● **Prompt**:
Put every line of the rows below into a JSON list of strings, one string per line, and leave out any blank lines.
[Start of Provided information]
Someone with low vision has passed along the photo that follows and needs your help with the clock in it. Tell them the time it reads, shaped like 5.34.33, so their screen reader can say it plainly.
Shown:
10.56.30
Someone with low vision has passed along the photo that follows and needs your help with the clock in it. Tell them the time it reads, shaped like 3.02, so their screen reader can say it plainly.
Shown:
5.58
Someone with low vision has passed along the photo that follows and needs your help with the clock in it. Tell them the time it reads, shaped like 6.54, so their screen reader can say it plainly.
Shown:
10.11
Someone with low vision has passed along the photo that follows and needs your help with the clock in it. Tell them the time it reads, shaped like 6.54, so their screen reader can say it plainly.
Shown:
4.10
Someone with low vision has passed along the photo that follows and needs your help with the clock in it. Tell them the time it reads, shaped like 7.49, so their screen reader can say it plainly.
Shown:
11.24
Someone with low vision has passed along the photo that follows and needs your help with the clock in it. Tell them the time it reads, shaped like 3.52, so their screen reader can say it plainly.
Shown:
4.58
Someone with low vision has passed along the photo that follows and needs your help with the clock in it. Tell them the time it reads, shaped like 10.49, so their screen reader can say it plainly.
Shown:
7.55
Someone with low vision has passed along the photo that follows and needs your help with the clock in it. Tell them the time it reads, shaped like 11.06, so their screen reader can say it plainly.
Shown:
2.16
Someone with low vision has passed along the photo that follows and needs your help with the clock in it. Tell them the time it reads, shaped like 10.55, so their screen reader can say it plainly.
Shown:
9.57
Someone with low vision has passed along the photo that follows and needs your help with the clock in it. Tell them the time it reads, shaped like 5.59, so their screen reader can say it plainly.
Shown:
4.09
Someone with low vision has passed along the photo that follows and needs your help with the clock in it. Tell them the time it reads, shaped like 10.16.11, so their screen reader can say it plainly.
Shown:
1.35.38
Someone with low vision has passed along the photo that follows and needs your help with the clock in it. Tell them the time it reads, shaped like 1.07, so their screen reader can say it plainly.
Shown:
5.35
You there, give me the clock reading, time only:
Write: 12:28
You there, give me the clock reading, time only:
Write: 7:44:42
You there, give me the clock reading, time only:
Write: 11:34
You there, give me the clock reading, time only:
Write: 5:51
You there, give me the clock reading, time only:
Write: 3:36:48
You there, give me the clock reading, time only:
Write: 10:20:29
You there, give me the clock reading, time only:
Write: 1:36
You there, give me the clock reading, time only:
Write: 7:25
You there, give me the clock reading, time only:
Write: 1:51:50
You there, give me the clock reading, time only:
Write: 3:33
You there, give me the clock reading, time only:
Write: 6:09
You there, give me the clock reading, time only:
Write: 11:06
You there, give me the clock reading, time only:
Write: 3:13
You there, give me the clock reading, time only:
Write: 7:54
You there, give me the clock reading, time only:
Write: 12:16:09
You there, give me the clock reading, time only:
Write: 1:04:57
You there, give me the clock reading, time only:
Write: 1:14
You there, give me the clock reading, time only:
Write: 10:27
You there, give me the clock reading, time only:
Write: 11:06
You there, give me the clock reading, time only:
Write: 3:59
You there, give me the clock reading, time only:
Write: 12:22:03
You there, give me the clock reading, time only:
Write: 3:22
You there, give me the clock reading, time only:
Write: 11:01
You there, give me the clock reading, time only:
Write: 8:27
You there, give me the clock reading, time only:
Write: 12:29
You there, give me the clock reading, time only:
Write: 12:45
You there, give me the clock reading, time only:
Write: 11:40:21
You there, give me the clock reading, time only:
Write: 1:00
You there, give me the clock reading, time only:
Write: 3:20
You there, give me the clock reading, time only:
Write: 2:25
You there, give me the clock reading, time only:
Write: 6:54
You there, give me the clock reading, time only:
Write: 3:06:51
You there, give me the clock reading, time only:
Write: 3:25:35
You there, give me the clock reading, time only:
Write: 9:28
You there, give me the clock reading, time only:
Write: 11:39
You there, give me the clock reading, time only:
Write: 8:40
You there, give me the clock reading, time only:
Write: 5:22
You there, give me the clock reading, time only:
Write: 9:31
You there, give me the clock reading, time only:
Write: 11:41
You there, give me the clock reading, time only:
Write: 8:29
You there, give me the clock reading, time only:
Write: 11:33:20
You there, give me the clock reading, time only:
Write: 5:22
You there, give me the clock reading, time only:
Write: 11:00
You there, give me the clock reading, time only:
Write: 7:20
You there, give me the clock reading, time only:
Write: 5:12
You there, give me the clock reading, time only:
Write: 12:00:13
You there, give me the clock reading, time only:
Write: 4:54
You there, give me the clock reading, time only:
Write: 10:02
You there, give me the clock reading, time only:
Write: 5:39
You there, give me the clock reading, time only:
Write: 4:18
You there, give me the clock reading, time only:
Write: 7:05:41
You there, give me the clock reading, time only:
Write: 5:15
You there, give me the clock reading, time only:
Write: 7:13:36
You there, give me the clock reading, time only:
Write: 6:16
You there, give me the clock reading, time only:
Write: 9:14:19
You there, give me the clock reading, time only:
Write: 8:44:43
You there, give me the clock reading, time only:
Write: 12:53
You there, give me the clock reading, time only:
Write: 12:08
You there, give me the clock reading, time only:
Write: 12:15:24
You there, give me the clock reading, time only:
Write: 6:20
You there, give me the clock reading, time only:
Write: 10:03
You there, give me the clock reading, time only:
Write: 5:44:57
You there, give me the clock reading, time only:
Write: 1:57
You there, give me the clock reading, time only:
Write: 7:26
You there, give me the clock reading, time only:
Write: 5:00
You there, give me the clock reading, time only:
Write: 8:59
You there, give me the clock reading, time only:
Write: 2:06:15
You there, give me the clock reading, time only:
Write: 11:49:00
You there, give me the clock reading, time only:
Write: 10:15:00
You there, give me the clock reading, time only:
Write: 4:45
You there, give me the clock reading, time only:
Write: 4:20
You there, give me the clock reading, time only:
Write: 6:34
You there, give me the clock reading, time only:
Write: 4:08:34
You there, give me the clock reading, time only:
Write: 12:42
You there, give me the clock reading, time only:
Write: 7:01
[End of Provided information]
● **Written answer**:
[
  "Someone with low vision has passed along the photo that follows and needs your help with the clock in it. Tell them the time it reads, shaped like 5.34.33, so their screen reader can say it plainly.",
  "Shown:",
  "10.56.30",
  "Someone with low vision has passed along the photo that follows and needs your help with the clock in it. Tell them the time it reads, shaped like 3.02, so their screen reader can say it plainly.",
  "Shown:",
  "5.58",
  "Someone with low vision has passed along the photo that follows and needs your help with the clock in it. Tell them the time it reads, shaped like 6.54, so their screen reader can say it plainly.",
  "Shown:",
  "10.11",
  "Someone with low vision has passed along the photo that follows and needs your help with the clock in it. Tell them the time it reads, shaped like 6.54, so their screen reader can say it plainly.",
  "Shown:",
  "4.10",
  "Someone with low vision has passed along the photo that follows and needs your help with the clock in it. Tell them the time it reads, shaped like 7.49, so their screen reader can say it plainly.",
  "Shown:",
  "11.24",
  "Someone with low vision has passed along the photo that follows and needs your help with the clock in it. Tell them the time it reads, shaped like 3.52, so their screen reader can say it plainly.",
  "Shown:",
  "4.58",
  "Someone with low vision has passed along the photo that follows and needs your help with the clock in it. Tell them the time it reads, shaped like 10.49, so their screen reader can say it plainly.",
  "Shown:",
  "7.55",
  "Someone with low vision has passed along the photo that follows and needs your help with the clock in it. Tell them the time it reads, shaped like 11.06, so their screen reader can say it plainly.",
  "Shown:",
  "2.16",
  "Someone with low vision has passed along the photo that follows and needs your help with the clock in it. Tell them the time it reads, shaped like 10.55, so their screen reader can say it plainly.",
  "Shown:",
  "9.57",
  "Someone with low vision has passed along the photo that follows and needs your help with the clock in it. Tell them the time it reads, shaped like 5.59, so their screen reader can say it plainly.",
  "Shown:",
  "4.09",
  "Someone with low vision has passed along the photo that follows and needs your help with the clock in it. Tell them the time it reads, shaped like 10.16.11, so their screen reader can say it plainly.",
  "Shown:",
  "1.35.38",
  "Someone with low vision has passed along the photo that follows and needs your help with the clock in it. Tell them the time it reads, shaped like 1.07, so their screen reader can say it plainly.",
  "Shown:",
  "5.35",
  "You there, give me the clock reading, time only:",
  "Write: 12:28",
  "You there, give me the clock reading, time only:",
  "Write: 7:44:42",
  "You there, give me the clock reading, time only:",
  "Write: 11:34",
  "You there, give me the clock reading, time only:",
  "Write: 5:51",
  "You there, give me the clock reading, time only:",
  "Write: 3:36:48",
  "You there, give me the clock reading, time only:",
  "Write: 10:20:29",
  "You there, give me the clock reading, time only:",
  "Write: 1:36",
  "You there, give me the clock reading, time only:",
  "Write: 7:25",
  "You there, give me the clock reading, time only:",
  "Write: 1:51:50",
  "You there, give me the clock reading, time only:",
  "Write: 3:33",
  "You there, give me the clock reading, time only:",
  "Write: 6:09",
  "You there, give me the clock reading, time only:",
  "Write: 11:06",
  "You there, give me the clock reading, time only:",
  "Write: 3:13",
  "You there, give me the clock reading, time only:",
  "Write: 7:54",
  "You there, give me the clock reading, time only:",
  "Write: 12:16:09",
  "You there, give me the clock reading, time only:",
  "Write: 1:04:57",
  "You there, give me the clock reading, time only:",
  "Write: 1:14",
  "You there, give me the clock reading, time only:",
  "Write: 10:27",
  "You there, give me the clock reading, time only:",
  "Write: 11:06",
  "You there, give me the clock reading, time only:",
  "Write: 3:59",
  "You there, give me the clock reading, time only:",
  "Write: 12:22:03",
  "You there, give me the clock reading, time only:",
  "Write: 3:22",
  "You there, give me the clock reading, time only:",
  "Write: 11:01",
  "You there, give me the clock reading, time only:",
  "Write: 8:27",
  "You there, give me the clock reading, time only:",
  "Write: 12:29",
  "You there, give me the clock reading, time only:",
  "Write: 12:45",
  "You there, give me the clock reading, time only:",
  "Write: 11:40:21",
  "You there, give me the clock reading, time only:",
  "Write: 1:00",
  "You there, give me the clock reading, time only:",
  "Write: 3:20",
  "You there, give me the clock reading, time only:",
  "Write: 2:25",
  "You there, give me the clock reading, time only:",
  "Write: 6:54",
  "You there, give me the clock reading, time only:",
  "Write: 3:06:51",
  "You there, give me the clock reading, time only:",
  "Write: 3:25:35",
  "You there, give me the clock reading, time only:",
  "Write: 9:28",
  "You there, give me the clock reading, time only:",
  "Write: 11:39",
  "You there, give me the clock reading, time only:",
  "Write: 8:40",
  "You there, give me the clock reading, time only:",
  "Write: 5:22",
  "You there, give me the clock reading, time only:",
  "Write: 9:31",
  "You there, give me the clock reading, time only:",
  "Write: 11:41",
  "You there, give me the clock reading, time only:",
  "Write: 8:29",
  "You there, give me the clock reading, time only:",
  "Write: 11:33:20",
  "You there, give me the clock reading, time only:",
  "Write: 5:22",
  "You there, give me the clock reading, time only:",
  "Write: 11:00",
  "You there, give me the clock reading, time only:",
  "Write: 7:20",
  "You there, give me the clock reading, time only:",
  "Write: 5:12",
  "You there, give me the clock reading, time only:",
  "Write: 12:00:13",
  "You there, give me the clock reading, time only:",
  "Write: 4:54",
  "You there, give me the clock reading, time only:",
  "Write: 10:02",
  "You there, give me the clock reading, time only:",
  "Write: 5:39",
  "You there, give me the clock reading, time only:",
  "Write: 4:18",
  "You there, give me the clock reading, time only:",
  "Write: 7:05:41",
  "You there, give me the clock reading, time only:",
  "Write: 5:15",
  "You there, give me the clock reading, time only:",
  "Write: 7:13:36",
  "You there, give me the clock reading, time only:",
  "Write: 6:16",
  "You there, give me the clock reading, time only:",
  "Write: 9:14:19",
  "You there, give me the clock reading, time only:",
  "Write: 8:44:43",
  "You there, give me the clock reading, time only:",
  "Write: 12:53",
  "You there, give me the clock reading, time only:",
  "Write: 12:08",
  "You there, give me the clock reading, time only:",
  "Write: 12:15:24",
  "You there, give me the clock reading, time only:",
  "Write: 6:20",
  "You there, give me the clock reading, time only:",
  "Write: 10:03",
  "You there, give me the clock reading, time only:",
  "Write: 5:44:57",
  "You there, give me the clock reading, time only:",
  "Write: 1:57",
  "You there, give me the clock reading, time only:",
  "Write: 7:26",
  "You there, give me the clock reading, time only:",
  "Write: 5:00",
  "You there, give me the clock reading, time only:",
  "Write: 8:59",
  "You there, give me the clock reading, time only:",
  "Write: 2:06:15",
  "You there, give me the clock reading, time only:",
  "Write: 11:49:00",
  "You there, give me the clock reading, time only:",
  "Write: 10:15:00",
  "You there, give me the clock reading, time only:",
  "Write: 4:45",
  "You there, give me the clock reading, time only:",
  "Write: 4:20",
  "You there, give me the clock reading, time only:",
  "Write: 6:34",
  "You there, give me the clock reading, time only:",
  "Write: 4:08:34",
  "You there, give me the clock reading, time only:",
  "Write: 12:42",
  "You there, give me the clock reading, time only:",
  "Write: 7:01"
]